Leia o texto a seguir para responder às questões 41 e 42.
One of the objectives of the project, Re-imagining Multilingualisms, was to reimagine. The term ‘reimagining’ is something extremely important because imagining and being creative are not things we are used to doing in the academy, not in Linguistics at least! We believe that we are empiricists, that we only look at facts and we make conclusions. We are pseudo-scientists. We make conclusions about what we observe, and we think that what we observe has got nothing to do with what we imagine. On the contrary, it has everything to do with what we imagine.

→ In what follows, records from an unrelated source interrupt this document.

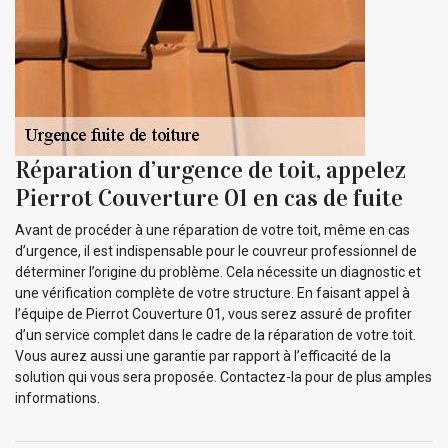
Réparation d’urgence de toit, appelez
Pierrot Couverture 01 en cas de fuite
Avant de procéder à une réparation de votre toit, même en cas
d’urgence, il est indispensable pour le couvreur professionnel de
déterminer l’origine du problème. Cela nécessite un diagnostic et
une vérification complète de votre structure. En faisant appel à
l’équipe de Pierrot Couverture 01, vous serez assuré de profiter
d’un service complet dans le cadre de la réparation de votre toit.
Vous aurez aussi une garantie par rapport à l’efficacité de la
solution qui vous sera proposée. Contactez-la pour de plus amples
informations.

So, when we analyse things ideologically, what is ideology? It’s exactly an imagination which has been naturalised and institutionalised. And so, whenever we look at the world, we’re looking at it from the eyes of a particular learned knowledge, an ideology. When we are asked to be able to imagine things, it’s a point of being able to break out of our established learning and looking for something new. Imagining is extremely important in the learning process. If it doesn’t happen, there is no learning. This is one of the important things of Freirean pedagogy. For example, he made the distinction between what he called ‘banking pedagogies’ or ‘transmission pedagogies’ where there’s just reproduction and repetition, and ‘transformative pedagogies’, what he called ‘liberatory pedagogies’, which is where creativity is involved, where you break the simple linearity of repetition and transmission. So how does this work? How do you promote creativity? It is by breaking what previously seemed natural and normal. (MENEZES DE SOUZA, 2019, p. 9, ênfase no original)
MENEZES DE SOUZA, L. M. Decolonial pedagogies, multilingualism and literacies. Multilingual Margins, vol. 6 (1), 2019. p. 9-13.